My last celebrated case of innate intuition bordered on the eerie. I recently saw a middle-aged woman complaining of multiple visceral symptomatologies. It appeared as though every system of her body was pathologically involved, from respiration to the cardiovascular, digestion, musculoskeletal, lymphatic and endocrine systems. She had seen a variety of specialists and was taking 14 different medications. She presented an extremely complicated case history that, when the primary doctors she was seeing came in, needed to be filed in two folders because of the sheer mass of the paperwork.
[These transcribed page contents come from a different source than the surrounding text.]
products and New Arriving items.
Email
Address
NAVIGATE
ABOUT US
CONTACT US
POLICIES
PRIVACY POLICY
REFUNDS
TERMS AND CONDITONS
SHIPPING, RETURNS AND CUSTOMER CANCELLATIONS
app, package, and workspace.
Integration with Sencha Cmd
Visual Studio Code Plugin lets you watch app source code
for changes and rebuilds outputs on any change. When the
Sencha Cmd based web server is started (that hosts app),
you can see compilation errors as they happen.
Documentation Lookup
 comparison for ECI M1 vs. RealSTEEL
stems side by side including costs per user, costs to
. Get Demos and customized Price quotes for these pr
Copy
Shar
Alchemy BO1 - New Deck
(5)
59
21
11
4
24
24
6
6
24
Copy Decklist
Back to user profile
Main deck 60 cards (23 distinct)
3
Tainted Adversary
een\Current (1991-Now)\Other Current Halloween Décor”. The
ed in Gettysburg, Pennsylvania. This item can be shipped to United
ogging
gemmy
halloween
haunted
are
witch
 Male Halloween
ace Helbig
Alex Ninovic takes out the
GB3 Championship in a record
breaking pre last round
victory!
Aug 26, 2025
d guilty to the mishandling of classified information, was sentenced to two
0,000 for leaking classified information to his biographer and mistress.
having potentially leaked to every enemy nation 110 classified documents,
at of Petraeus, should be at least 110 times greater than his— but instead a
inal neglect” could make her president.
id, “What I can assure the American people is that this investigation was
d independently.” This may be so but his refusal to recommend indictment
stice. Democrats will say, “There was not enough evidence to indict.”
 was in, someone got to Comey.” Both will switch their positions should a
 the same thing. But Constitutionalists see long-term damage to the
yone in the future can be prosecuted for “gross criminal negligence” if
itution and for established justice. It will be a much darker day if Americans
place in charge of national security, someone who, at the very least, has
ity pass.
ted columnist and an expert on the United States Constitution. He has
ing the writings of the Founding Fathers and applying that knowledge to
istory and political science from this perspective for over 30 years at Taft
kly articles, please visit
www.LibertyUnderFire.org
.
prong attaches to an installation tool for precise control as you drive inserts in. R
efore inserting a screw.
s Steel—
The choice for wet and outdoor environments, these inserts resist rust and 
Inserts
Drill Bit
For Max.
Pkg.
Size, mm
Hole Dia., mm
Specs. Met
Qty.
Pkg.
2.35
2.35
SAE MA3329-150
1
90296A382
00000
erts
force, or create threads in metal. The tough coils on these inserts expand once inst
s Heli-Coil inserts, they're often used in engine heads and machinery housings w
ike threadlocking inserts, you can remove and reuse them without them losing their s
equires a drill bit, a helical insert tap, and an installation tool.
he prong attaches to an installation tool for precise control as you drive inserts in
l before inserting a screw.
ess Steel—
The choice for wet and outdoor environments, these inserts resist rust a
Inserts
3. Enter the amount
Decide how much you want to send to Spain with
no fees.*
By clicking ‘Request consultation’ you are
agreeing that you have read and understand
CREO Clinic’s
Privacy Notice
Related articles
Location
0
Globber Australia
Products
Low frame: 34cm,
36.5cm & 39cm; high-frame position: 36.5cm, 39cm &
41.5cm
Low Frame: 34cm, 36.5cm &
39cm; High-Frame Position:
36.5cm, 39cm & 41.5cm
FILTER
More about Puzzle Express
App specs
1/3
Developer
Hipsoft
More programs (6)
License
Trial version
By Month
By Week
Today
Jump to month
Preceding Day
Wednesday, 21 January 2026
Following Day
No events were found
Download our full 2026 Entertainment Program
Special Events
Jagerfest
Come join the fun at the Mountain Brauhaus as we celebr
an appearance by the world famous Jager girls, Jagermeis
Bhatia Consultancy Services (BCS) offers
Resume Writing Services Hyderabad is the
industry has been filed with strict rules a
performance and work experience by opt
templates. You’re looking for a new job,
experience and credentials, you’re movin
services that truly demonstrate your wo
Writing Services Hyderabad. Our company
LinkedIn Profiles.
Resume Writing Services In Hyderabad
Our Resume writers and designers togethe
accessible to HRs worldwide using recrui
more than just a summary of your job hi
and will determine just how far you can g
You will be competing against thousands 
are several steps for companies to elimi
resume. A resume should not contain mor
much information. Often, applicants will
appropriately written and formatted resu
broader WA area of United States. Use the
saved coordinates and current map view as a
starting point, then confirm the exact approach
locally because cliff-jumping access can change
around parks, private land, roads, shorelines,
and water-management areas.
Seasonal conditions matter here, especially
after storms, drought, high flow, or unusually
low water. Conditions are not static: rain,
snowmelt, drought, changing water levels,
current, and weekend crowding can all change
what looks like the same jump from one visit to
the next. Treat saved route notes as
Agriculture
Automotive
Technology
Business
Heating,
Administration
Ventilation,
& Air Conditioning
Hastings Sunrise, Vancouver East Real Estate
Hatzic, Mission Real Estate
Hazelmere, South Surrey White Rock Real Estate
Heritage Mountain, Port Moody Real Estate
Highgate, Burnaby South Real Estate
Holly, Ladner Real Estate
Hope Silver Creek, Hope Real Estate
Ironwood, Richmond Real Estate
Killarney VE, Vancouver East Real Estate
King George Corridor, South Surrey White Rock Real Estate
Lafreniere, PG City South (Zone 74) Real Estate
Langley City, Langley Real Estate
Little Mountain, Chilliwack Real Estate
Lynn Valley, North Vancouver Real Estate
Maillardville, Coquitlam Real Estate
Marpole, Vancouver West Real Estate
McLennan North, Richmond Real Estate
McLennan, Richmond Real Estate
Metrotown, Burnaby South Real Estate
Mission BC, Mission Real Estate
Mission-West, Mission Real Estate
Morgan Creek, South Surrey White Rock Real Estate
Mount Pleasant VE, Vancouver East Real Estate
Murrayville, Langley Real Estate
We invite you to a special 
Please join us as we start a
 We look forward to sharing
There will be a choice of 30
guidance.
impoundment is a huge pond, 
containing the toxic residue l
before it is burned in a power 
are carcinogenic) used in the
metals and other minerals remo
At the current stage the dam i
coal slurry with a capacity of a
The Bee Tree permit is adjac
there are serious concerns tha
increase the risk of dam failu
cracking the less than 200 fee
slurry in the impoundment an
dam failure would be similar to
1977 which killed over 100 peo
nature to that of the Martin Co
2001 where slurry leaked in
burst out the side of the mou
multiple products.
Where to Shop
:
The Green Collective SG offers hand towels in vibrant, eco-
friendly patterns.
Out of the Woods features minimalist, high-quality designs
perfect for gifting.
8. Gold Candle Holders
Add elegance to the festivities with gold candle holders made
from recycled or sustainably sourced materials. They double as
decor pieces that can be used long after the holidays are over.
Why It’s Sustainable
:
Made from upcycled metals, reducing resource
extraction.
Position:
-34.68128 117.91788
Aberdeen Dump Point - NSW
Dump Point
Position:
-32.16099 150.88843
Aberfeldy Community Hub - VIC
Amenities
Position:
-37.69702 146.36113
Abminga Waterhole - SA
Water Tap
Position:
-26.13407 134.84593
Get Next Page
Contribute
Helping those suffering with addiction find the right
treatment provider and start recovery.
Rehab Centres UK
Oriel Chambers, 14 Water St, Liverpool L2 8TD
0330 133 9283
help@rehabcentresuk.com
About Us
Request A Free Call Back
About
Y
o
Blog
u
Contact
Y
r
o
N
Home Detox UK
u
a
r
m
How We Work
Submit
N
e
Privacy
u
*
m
I began treatment on her using the "electro-meridian imaging" (EMI) method of diagnosis; it showed extreme involvement of 10 of her 12 meridians. She had been to a TCM practitioner I know has a stellar reputation, but even with his years of practice, he could not commit to a TCM diagnosis. To say this was a complicated case would be an understatement.
One afternoon, while driving my car, I was stopped in traffic and found myself wandering mentally. I thought of this patient, what her underlying problem might be, and what I could do for her. As I sat gazing out the passenger window, another vehicle pulled up beside me and rolled just past my window as its rear bumper came into my direct view. I couldn't help but notice its license number: LU6-TW4.
I tried my best to talk myself out of using these two acupuncture points on this patient; however, having been in similar situations before, I had no choice. Following the first treatment, the patient's condition worsened, which I did not think was possible. However, by the next morning, she reported feeling considerably improved. I treated her two times a week for four weeks, at which time she stated she felt like an entirely new person. I also balanced her meridians using EMI.
A recent examination by her primary medical physician revealed major improvements in her blood chemistry. Her symptoms are a fraction of what she previously experienced. Her EMI exam is close to being balanced. She is energetic, sleeps all night and has regained her appetite. She came into the office recently stating she had just signed up for a yoga class. She is excited about the future, as her extreme depression is now just a memory. She has received a total of 12 treatments.
LU6 is the hsi point and TW4 is the yuan point. They have to have a rational explanation. However, how they worked together in this case is a mystery to me. I guess the biggest mystery is, whose car was that?
Of course, this is just a freaky coincidence... or a script from a "Twilight Zone" episode... or a total fabrication - a dream after too many Shitake mushrooms. Our rational mind will not allow for any other explanation. However, these events are around us daily. Take advantage of them.
We are often presented with the answer to our patients' problems (or our own) in unusual ways. We may see a sentence in a book or a billboard that triggers a thought, hear a statement on TV. Act upon it. Don't be afraid to let intuition enter your thoughts. These thoughts, coupled with sound academic principles, are extremely powerful. Keep yourself mentally attuned by constant reading and study, but also allow the sixth sense to become a part of your being.
One of the most significant masters I have had the good fortune to study with said it best: "When the student is ready, the teacher shall appear."
Best wishes for a healthy, happy, productive 2003.